Directions for this task:
Please continue the passage on the oil curse and resource nationalization in Africa, picking up after its last sentence.

Indeed, this state irresponsibility has long been blamed for the oil curse. Sir Paul Collier makes similar claims in The Bottom Billion (Collier, 2007) that blames state irresponsibility and corruption as the problem. In its Guide on Resource Revenue, the International Monetary Fund (IMF) says - ‘Given the potentially substantial costs of non-transparent practices, institutional strengthening to improve transparency in vulnerable resource-rich countries should provide ample pay-off for a relatively modest investment. ‘…transparency can help establish and maintain credibility in regard to the collection and distribution of resource revenue’ (IMF 2007, p.4).

But this historical diagnosis is contested. Chibuzo Nwoke in his 1987 magnum opus Third World Minerals and Global Pricing: A New Theory and many other works (Nwoke, 1984a; 1984b; 1986, 1987, 2020; Collins, 2017) demonstrated the limits to that approach. At that time, as Nwoke noted, the Global North and the Global South were locked together in a tight world system. The fate of these two, the global south as the exporter of its own mineral riches and the Global North as the consumer of the fruits of the South, was tied together in a world system in which the gains from this ‘trade’ were skewed in favour of the North. There was, in fact, a distribution of benefits from the South to the North in a process which is sanctioned militarily either directly or indirectly by the countries from which the TNCs have emerged. Legal discourses of the sanctity of contracts were fetished so that initial contracts that were so unfavourable to the South and upheld the view that TNCs owned ‘Third World minerals’. Because such contracts were so sacrosanct, no changes were warranged, it was argued.  The outcome of this maldistribution, Nwoke argued, was precisely the underdevelopment of Africa and the unjust enrichment of the North. Nwoke insisted that nationalisation was important then for a truly autonomous and independent development.

More recent accounts suggest that Michael Ross’ history of the tensions and contradictions of oil-based development must be nuanced. Both Daniel Yergin (2009) and Bianca Sarbu (2014) outline various strategic returns to the poorer producer nations that embarked on nationalisation, suggesting that nationalisations could not have been so uniformly disastrous for the peoples of the Global South.  In any case, while Ross’ (2012) observation that the period immediately before nationalization was a Golden period seems factual, but its causal claims are disputed. Cyril Obi (2023, pp. 96-100), for instance, attributes it to the dogged national developmental state planning system prevalent at the time. That model of development would later be undermined as transnational corporations later asserted their power, bolstered by that of their country governments. The TNCs got states to implement low rates of taxation but, in general, it was low, not high, revenues that resulted (for a review, see Moore et al., 2018) from the implementation of that Laffer theory.

Even so, in Oil, Democracy, and Development in Africa, J.R. Heilbrunn (2014) argues that Africa’s resources continue to be assets that cannot be labelled as accursed, if we take into account the nature of institutions at the time of oil discovery, the phase of oil production, and colonial legacy. Overall, these resources, for Heilbrunn, are, in fact, a blessing, because without them, economic conditions in Africa would have been so much worse. To unleash the full potential of oil, Heilbrunn (2014) recommends the establishment of sovereign wealth funds – inspired by Milton Friendman’s permanent income hypothesis - to wheel Africa into the future.

Collected data
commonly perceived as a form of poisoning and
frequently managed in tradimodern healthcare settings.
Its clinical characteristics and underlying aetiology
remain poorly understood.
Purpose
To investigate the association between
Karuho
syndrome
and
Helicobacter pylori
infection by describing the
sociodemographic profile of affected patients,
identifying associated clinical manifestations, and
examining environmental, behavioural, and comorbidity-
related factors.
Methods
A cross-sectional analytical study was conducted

Reply to the exercise:
A surprising point of contention and agreement between the oil curse/oil blessing debate relates to the size and the source of the revenues and how those make rulers unaccountable. This implies that both sides would agree that a Citizens’ Wealth Fund is the answer, but is it? Some answers might be gleaned from Angela Cummine’s (2016) recent work on the subject. Citizens’ Wealth probes whether Adam Smith’s ‘wealth of nations’ is the wealth of states or the wealth of citizens. Using a principal-agent framework, she contends that the wealth is for the principal, citizens, but the state acts as an agent that works in the best interest of its people. ‘Sustainable growth’ seems to be an important commitment (long-term use of citizens’ resources – much like Milton Friedman’s ‘Permanent Income Hypothesis’ for exhaustible resources) and, like Thomas Piketty, the question of inequality is seen more as a domestic issue.

Setting aside the history of inequality, these attempts are extractivist ‘resource-based development. As Joe Collins (2022) has recently clarified, extractivism is defined as a particular capitalist approach to global development in which resources are used to transform the economy. The resource curse/blessing approach, which debates the distribution of gains and losses from extractivism, is fundamentally limited. That is because neither resource curse nor resource blessing fundamentally questions extractivism.

An approach that examines property relations is a formidable alternative. This is because land ownership takes a particular form under capitalism. If mining is done on communal land and without private land ownership, then that activity does not, prima facie, amount to extractivism.

Crude Business

What, then, can address the problem? Responsible Resource-Driven Development (Sneyed et al., 2022, p.61) is one view. It posits that resource abundance and dependance in Africa will be a blessing if certain conditions of responsibility are met. These include democratic and legal protections to moral obligations (Table 1).

As Table 1 shows, in Cameroon and Central African Republic at least, official reports of various sectors (multilateral/bilateral agencies, business, civil society, and government) canvass this view. If only the oil sector could be democratic, more legal, more moral, and show more effective performance, using resources in Africa will bless the continent.

Among those sectors that hold the view that RRD will turn resource curse into blessing, ‘powerful actors … are often able to impose their framing of responsible conduct on others. Each of our empirical chapters unpacks complex power dynamics between different commodity stakeholders in relation to responsibility and draws attention to asymmetrical power relations in global value chains … We show how actors operating at the national and multinational scale tend to wield more power than local actors in determining what counts as responsible commodity investment (Sneyd et al., 2022, pp.223-224). 

This is not all without any checks, as noted by the authors. ‘However, we also reflect on how power relations can change in response to consumer demands or to overwhelming public pressure. At those moments – even in Cameroon’s authoritarian state – those who hold less power may momentarily seize the opportunity to intervene and influence responsible business practice’ (Sneyd et al., 2022, p.224).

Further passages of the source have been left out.